Hepatitis Week: Time to Look After Your Liver – NSW Hepatitis Awareness Week – July 21-28Northern Rivers residents living with hepatitis C are being urged to consider their treatment options for an illness that can cause cirrhosis, liver failure, and liver cancer. In addition, many people may not know they are infected with hepatitis C virus because symptoms rarely occur at the time of contracting the disease.
These are the key messages for NSW Hepatitis Awareness Week, with the latest estimates showing more than 226,000 people in Australia are living with chronic hepatitis C and 170,000 people with chronic hepatitis B.
“Northern NSW has the third highest notification rate of hepatitis C in NSW,” said Jenny Heslop, Manager of HIV & Related Programs (HARP).
“New and effective treatments are available across many centres on the North Coast, but treatment uptake rates are very low. Hepatitis C can be treated, and in many cases cured, allowing people to live healthy, virus free lives.
“Public health strategies such as blood donor screening, Hep B vaccinations, Health Promotion programs and the well utilised Needle Syringe Program have contributed to significantly minimising the rates of transmission. But we still have a long way to go to get on top of this issue”, Ms Heslop added.
“We urge all people who inject drugs to get tested at least annually and to access the free and confidential services provided by the Needle and Syringe Program to reduce the risk of transmission of Hepatitis B, C and other blood borne viruses such as HIV.
“During Hepatitis Week awareness raising and Health Promotion activities are taking place around NSW to help minimise the stigma and discrimination that prevents people from accessing information and treatment services.
“We thank Hepatitis NSW for their ongoing support to our local communities, particularly the annual Community Grants Program.”
The ongoing impacts of chronic hepatitis C are serious, with about 20 per cent of patients developing cirrhosis within 10 to 20 years of the onset of infection. Liver failure from chronic Hepatitis C is one of the most common reasons for liver transplants.
“A cure is now possible for the overwhelming majority of people with hepatitis C,” said Mr Stuart Loveday, CEO, Hepatitis NSW, who will officially open the new Lismore Liver Clinic this week.
“With the listing of new treatments on the PBS in April, almost all people in Australia living with hepatitis C have cure rates of around 75 per cent to 80 per cent.
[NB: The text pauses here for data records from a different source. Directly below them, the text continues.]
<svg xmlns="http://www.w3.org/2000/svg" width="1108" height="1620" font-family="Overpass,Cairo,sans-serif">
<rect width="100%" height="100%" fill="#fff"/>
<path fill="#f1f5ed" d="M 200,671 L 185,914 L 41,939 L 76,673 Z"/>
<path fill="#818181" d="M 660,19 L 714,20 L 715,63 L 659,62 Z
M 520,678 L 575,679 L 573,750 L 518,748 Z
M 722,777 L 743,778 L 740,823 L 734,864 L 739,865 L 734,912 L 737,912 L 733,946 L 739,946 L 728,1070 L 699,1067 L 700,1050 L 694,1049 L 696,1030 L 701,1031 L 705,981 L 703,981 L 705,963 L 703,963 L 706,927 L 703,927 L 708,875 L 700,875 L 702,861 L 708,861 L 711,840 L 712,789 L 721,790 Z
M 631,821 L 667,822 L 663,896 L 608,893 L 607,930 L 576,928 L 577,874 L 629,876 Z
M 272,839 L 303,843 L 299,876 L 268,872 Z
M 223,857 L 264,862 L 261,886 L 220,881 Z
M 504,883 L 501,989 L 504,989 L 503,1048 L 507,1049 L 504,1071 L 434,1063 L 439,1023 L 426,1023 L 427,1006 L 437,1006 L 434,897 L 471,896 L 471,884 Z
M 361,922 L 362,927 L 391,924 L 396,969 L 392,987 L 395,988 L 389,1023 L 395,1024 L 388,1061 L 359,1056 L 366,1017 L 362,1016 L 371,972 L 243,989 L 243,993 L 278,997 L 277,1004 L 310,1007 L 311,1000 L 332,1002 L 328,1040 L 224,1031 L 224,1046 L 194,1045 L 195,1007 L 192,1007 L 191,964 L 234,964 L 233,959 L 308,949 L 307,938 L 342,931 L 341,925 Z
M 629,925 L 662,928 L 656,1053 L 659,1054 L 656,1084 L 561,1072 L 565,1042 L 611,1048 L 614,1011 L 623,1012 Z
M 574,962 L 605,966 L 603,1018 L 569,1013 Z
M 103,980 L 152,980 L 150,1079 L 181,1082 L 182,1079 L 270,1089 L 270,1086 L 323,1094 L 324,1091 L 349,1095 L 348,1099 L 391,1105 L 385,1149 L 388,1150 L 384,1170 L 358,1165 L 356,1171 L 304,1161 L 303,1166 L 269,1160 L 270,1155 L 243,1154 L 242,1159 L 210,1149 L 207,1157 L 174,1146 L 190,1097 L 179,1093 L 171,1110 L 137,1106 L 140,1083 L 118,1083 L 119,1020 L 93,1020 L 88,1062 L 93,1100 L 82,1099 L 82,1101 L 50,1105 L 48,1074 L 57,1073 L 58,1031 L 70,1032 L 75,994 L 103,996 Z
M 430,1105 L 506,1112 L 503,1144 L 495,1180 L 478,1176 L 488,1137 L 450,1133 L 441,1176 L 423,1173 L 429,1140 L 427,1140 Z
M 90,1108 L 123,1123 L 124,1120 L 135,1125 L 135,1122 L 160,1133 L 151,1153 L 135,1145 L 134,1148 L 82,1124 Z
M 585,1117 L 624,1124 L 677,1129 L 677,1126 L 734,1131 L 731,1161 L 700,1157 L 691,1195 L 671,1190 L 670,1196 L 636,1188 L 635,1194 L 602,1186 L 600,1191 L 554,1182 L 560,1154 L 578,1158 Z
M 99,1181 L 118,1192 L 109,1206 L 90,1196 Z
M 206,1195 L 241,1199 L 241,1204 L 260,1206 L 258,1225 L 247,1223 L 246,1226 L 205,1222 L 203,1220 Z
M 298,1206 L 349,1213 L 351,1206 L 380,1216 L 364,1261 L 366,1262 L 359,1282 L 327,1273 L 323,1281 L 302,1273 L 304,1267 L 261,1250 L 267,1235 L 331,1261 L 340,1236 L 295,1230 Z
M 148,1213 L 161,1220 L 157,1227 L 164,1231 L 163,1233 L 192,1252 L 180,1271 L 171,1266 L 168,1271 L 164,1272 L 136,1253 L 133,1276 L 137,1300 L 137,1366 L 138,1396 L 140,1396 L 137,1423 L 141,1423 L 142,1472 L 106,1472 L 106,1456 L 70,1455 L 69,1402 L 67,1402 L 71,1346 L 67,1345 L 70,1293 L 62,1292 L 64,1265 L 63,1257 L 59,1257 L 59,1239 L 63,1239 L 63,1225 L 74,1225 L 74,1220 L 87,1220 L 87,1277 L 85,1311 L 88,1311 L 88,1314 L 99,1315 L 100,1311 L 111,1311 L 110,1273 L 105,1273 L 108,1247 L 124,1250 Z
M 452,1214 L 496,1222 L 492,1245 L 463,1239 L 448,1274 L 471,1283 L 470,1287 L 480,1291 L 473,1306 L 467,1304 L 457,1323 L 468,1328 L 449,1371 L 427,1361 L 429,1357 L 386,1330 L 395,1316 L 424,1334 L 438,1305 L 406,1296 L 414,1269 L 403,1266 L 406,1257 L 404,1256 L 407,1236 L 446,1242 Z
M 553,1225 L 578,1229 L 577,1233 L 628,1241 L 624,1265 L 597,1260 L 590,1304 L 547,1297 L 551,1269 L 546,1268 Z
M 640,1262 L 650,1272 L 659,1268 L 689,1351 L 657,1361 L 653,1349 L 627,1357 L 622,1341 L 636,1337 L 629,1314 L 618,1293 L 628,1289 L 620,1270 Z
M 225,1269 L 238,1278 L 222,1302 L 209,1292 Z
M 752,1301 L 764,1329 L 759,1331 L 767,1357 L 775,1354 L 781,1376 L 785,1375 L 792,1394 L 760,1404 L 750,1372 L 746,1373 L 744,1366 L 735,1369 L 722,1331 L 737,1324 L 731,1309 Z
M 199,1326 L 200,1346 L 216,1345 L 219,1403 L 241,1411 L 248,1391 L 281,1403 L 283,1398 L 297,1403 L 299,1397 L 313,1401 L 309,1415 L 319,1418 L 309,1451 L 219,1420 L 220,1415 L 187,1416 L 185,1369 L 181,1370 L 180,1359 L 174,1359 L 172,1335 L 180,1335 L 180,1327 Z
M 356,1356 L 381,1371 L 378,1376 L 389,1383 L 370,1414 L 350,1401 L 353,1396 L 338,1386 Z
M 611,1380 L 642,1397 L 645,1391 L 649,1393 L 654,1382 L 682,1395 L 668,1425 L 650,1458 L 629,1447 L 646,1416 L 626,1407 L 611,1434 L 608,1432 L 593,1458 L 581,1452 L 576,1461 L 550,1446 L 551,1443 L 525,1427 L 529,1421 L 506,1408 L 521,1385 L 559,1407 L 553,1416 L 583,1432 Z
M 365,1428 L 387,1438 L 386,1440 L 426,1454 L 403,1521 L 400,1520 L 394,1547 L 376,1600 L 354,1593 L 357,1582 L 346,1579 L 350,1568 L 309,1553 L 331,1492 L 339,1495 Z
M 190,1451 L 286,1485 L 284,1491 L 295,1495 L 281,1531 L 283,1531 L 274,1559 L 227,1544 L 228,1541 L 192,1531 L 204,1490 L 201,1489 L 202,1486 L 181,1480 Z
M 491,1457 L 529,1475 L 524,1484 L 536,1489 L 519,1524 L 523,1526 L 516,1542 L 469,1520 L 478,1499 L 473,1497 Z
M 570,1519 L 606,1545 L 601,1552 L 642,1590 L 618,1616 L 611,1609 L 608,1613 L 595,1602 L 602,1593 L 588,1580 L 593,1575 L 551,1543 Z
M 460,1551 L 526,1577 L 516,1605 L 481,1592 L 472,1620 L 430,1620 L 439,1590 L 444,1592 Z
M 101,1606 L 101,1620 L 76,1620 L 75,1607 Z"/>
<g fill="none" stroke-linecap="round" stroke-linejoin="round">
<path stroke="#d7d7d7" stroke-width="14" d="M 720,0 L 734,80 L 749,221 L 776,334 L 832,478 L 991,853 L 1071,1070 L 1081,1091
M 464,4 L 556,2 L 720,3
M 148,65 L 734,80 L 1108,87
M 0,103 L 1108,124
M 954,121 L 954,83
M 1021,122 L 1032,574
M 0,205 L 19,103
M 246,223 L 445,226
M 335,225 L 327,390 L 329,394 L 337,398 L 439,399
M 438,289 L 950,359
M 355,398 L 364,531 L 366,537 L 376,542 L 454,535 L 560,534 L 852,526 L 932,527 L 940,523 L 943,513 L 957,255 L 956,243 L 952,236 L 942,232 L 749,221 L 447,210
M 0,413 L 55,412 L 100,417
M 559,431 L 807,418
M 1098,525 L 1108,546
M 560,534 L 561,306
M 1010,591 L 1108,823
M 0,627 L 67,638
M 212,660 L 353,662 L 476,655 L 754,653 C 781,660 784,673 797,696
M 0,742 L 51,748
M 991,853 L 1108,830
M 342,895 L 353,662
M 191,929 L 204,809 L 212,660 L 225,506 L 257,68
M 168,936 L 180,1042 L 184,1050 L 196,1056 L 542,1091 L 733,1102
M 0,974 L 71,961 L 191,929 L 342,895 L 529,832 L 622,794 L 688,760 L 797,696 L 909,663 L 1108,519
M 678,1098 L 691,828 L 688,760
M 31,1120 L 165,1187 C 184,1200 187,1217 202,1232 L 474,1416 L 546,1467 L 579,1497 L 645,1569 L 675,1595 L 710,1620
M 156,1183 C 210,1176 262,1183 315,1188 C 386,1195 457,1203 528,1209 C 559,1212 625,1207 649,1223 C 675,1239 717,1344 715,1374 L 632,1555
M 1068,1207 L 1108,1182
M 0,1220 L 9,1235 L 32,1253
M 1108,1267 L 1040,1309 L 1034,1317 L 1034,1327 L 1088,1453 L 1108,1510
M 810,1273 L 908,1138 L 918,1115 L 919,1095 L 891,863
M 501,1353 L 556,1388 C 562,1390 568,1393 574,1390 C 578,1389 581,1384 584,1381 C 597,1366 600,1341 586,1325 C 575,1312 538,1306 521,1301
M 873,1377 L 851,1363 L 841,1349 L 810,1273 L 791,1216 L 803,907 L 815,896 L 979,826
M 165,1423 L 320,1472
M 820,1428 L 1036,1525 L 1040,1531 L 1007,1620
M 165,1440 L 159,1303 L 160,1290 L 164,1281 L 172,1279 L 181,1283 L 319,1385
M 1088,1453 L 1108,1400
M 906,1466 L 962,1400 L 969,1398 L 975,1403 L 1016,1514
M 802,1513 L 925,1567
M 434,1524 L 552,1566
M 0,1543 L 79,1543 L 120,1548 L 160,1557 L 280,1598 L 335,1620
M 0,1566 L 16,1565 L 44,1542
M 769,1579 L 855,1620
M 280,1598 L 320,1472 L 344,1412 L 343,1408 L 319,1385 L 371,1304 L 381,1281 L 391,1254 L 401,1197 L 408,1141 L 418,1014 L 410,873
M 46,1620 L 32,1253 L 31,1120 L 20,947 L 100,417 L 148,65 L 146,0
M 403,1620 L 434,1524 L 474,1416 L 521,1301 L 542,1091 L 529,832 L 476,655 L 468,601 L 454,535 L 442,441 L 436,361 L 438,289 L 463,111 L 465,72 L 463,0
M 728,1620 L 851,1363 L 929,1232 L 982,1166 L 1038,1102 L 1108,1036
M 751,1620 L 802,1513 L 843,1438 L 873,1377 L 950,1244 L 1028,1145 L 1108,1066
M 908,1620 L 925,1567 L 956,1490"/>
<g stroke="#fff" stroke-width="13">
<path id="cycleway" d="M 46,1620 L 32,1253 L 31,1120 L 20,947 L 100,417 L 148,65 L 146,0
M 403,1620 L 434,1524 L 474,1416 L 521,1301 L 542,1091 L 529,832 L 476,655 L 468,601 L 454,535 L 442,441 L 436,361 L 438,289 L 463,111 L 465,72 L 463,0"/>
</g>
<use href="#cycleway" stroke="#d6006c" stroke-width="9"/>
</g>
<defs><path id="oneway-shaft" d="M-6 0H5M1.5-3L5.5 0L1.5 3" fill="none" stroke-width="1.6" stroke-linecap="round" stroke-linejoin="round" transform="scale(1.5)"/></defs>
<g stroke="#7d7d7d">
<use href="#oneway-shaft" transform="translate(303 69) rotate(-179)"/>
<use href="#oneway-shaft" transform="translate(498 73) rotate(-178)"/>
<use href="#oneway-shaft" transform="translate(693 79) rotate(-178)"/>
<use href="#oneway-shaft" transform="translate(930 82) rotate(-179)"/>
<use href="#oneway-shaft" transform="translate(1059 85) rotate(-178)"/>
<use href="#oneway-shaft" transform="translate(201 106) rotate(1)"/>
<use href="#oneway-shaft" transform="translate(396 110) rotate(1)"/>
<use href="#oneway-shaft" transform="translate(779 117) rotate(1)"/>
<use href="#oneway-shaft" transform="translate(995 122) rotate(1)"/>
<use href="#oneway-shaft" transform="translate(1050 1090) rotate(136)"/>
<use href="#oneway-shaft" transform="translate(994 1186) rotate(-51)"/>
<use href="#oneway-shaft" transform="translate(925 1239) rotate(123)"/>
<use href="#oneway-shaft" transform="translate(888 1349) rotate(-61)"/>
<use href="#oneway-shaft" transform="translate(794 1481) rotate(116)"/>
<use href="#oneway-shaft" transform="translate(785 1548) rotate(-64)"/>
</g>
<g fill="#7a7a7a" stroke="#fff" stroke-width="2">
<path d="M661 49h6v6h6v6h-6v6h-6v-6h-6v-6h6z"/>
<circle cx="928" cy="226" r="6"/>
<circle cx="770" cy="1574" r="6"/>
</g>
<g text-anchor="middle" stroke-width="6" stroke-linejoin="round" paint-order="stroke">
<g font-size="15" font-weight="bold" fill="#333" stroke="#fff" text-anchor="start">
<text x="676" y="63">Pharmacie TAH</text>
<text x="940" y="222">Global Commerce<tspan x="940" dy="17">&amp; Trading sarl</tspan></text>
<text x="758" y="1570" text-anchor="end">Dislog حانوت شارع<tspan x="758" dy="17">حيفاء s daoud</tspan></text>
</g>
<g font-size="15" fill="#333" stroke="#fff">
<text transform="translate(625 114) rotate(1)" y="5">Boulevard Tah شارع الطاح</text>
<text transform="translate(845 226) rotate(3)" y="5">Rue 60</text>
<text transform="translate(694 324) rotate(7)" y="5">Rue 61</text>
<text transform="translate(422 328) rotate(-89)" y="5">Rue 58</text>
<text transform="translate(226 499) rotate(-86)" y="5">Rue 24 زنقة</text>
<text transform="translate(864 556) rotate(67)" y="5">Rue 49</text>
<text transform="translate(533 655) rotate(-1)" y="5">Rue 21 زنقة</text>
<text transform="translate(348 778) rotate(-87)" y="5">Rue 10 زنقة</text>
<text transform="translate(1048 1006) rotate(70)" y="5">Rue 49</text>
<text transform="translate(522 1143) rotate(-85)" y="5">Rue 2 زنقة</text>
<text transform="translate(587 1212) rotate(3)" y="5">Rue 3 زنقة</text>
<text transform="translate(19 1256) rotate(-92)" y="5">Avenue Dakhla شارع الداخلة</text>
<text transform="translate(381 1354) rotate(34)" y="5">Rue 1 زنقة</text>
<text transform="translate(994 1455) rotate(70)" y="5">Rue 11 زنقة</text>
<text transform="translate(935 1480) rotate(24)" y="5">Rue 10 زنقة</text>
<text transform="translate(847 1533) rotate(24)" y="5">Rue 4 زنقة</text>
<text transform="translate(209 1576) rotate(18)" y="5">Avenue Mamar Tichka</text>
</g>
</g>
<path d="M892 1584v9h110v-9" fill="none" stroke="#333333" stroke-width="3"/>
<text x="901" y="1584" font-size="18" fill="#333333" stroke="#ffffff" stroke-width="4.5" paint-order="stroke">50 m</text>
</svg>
“Now is the right time for people who may have been living with hepatitis C for years, or even decades, to visit their doctor to get a referral to have their liver health assessed. This will help them decide whether they should go onto treatment sooner rather than later.
“Hepatitis NSW encourages people from across the Northern NSW LHD to access the services that are available at the new Lismore Liver Clinic to help treat hepatitis C and B.”
A Patient’s Story
Digby Hildreth is a local journalist and self-described former injecting drug user:
“I thought I was the one that got away, when all my using companions from the 70s became ill with hepatitis C. It was only when two of them died from liver failure that I decided to get tested. Sure enough, I had the virus – and had it for more than 30 years.
“Mine is a particularly difficult form to treat and I was unable to clear the virus after two treatment programs. Now it has followed a not-uncommon course and developed into liver cancer.
I regret not having a check-up earlier. I may have been able to halt the disease’s progress.”
Commented Jenny Heslop, “Unfortunately Digby’s story is only one of many we hear and see at the Liver clinic…if only Harm Reduction Services such as Needle & Syringe Programs were available in the 70s, or that Digby didn’t wait until he had developed symptoms to get tested the results may have been very different today.”